* _Reading text_:
Thursday, 25 August, 2011

Plenty of potential

The Edinburgh Revue Show is a product of Edinburgh University’s sketch troupe which performs throughout the year.

The sketches exhibited an interesting array of topics and scenarios and show the broad appeal this group could have, as they ranged from the surreal and macabre to a more realistic, base brand of humour.

Some scenes were devised more expertly than others; one moment each performer assumes the role of a character from The Sims computer game, in an original, punchy little sketch that humanises these computer creations and is delivered with excitement and some great comic timing from Sarah Flocken and Katia Kvinge. Although initially very funny, the sketch got a little out of control as they deviate from what initially made their subject matter funny.

With many of their sketches, consideration for the comic material gets lost mid-scene, although still laugh out loud funny, it begins to lean towards the wrong side of shambolic.

Some scenes had some great ideas as their starting point but lacked the control to carry across the punch line as they lurched a little towards the predictable. One sketch starts out with the group humanising social networking sites and ends with one performer ranting earnestly at ‘another sketch about social networking sites.’ This was an interesting premise to bring to the forefront of contemporary comedy but it might have benefited from a more subtle attack on such notions as opposed to a full on attack. In this instance it might have been more beneficial to show the frustration at such humour as opposed to explicitly explaining it.

* _Record set_:
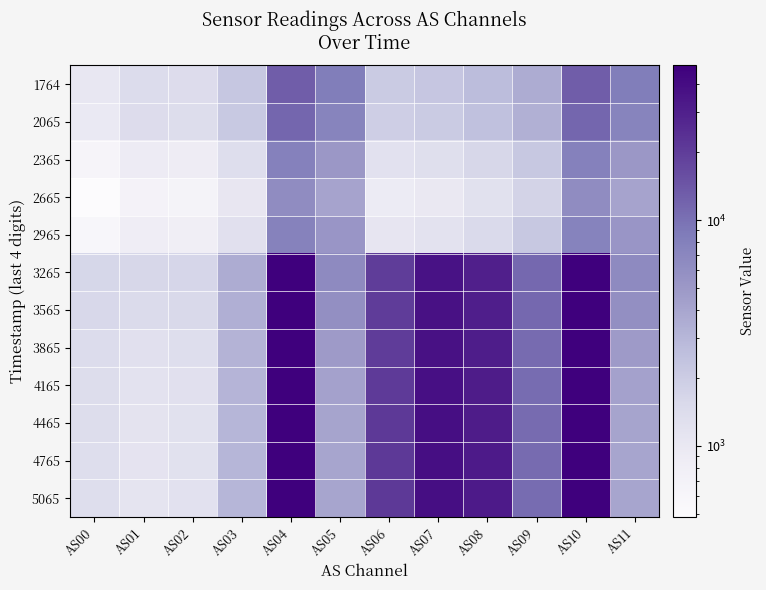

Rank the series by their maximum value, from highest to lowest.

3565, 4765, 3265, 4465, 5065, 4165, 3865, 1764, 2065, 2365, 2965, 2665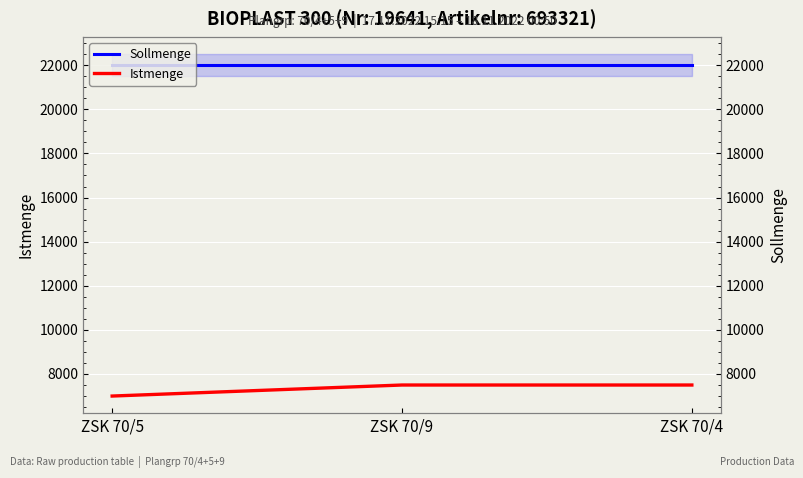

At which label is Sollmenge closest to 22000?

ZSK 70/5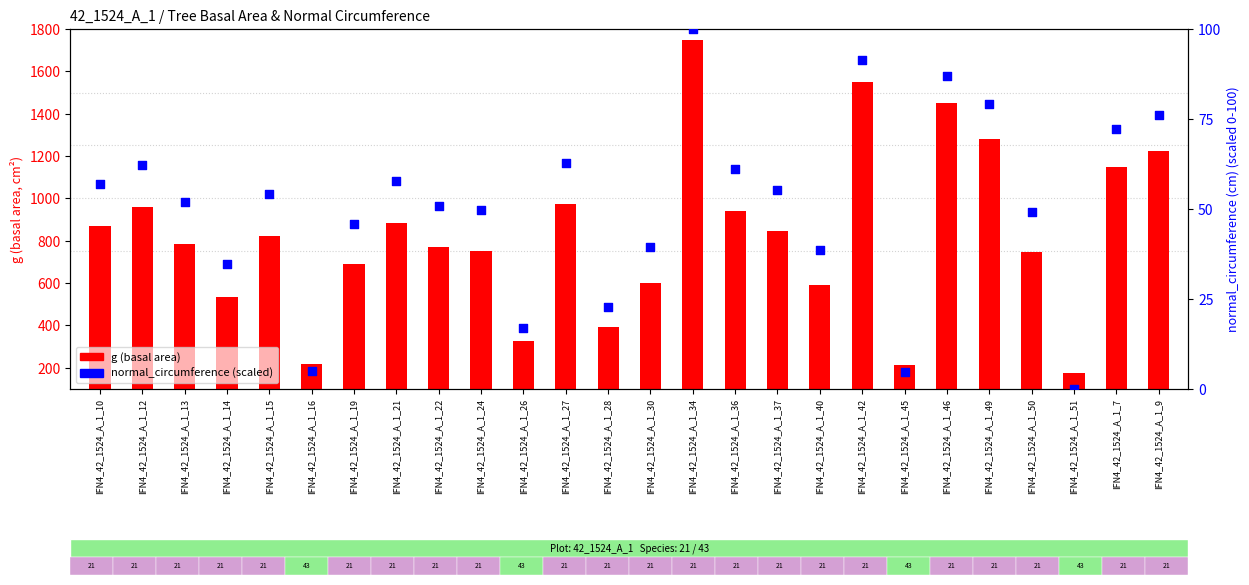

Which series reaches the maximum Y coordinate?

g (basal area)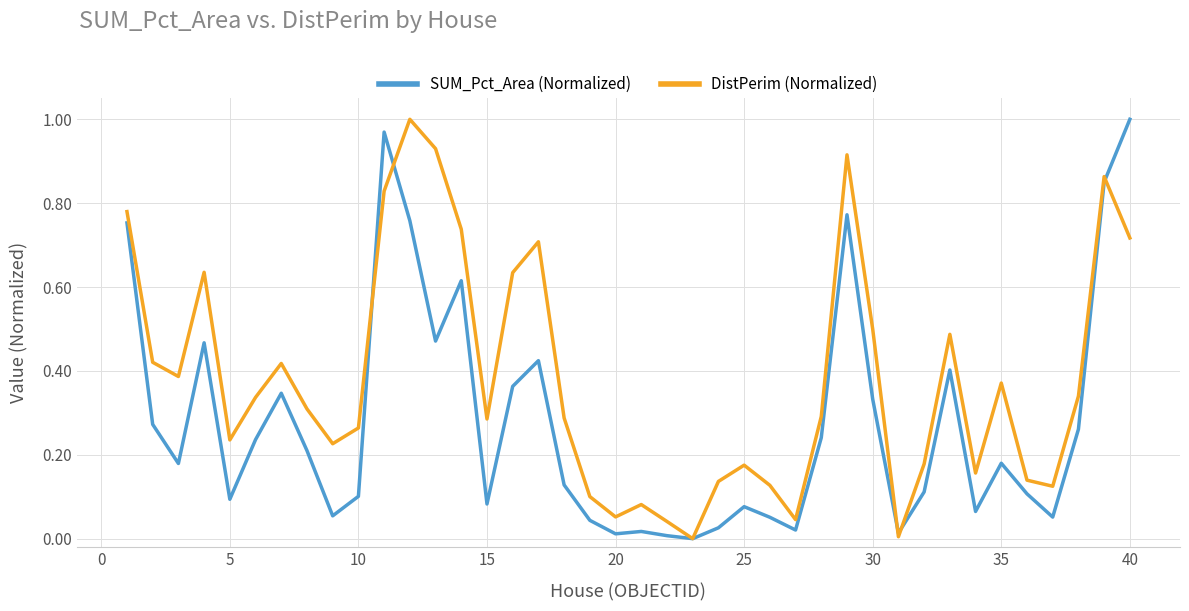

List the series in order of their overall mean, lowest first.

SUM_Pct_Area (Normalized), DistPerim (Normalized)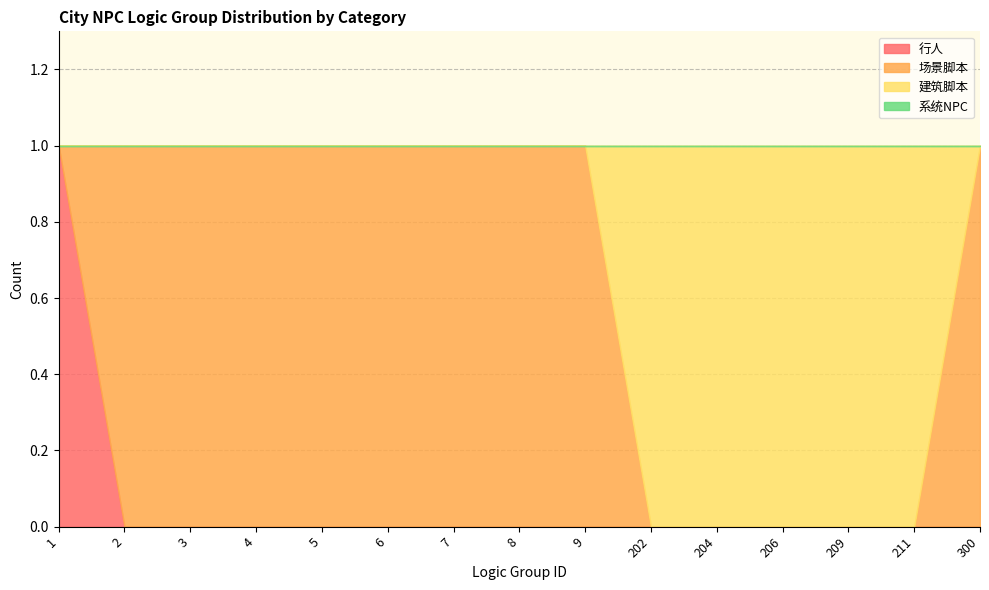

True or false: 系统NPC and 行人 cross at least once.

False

* _Action item A_: In the Edinburgh Revue Show review, which two performers are praised for their comic timing in the sketch based on The Sims?
* _Action item B_: Write the next part of the Edinburgh Revue Show review, continuing after its final sentence.
The records are separate material and have nothing to do with the review.

* _Written response A_: Sarah Flocken and Katia Kvinge.

* _Written response B_:
Clearly the Edinburgh Revue are a group of performers that enjoy working together and gain a lot of enjoyment from performing which is very comfortable to watch, if they maintain this group ethic they can develop some really great comedy. The direction was slick and the pace was enthusiastic and playful. They performed on a tiny stage and they took to the space very naturally. Katia Kvinge gives a performance worthy of note, with brilliant facial reactions and a humble comic  that persona that exhibits an acceptance when it comes to others taking centre stage which makes for a generous performance. Likewise with Rory Tefler whose wry understated comic persona does not appear as overbearing as some of the others do, incorporating a slow-paced sarcasm which contrasts with the quick changeover time and bouncing enthusiasm of many of the scenes. It seems a shame that well-timed, modest performances such as these were swallowed to serve the needs of some of the Revue’s larger personalities, particularly Will Naamen and Richard Duffy. It would have been great to see Rory Tefler and Katia Kvinge taking on more protagonist roles.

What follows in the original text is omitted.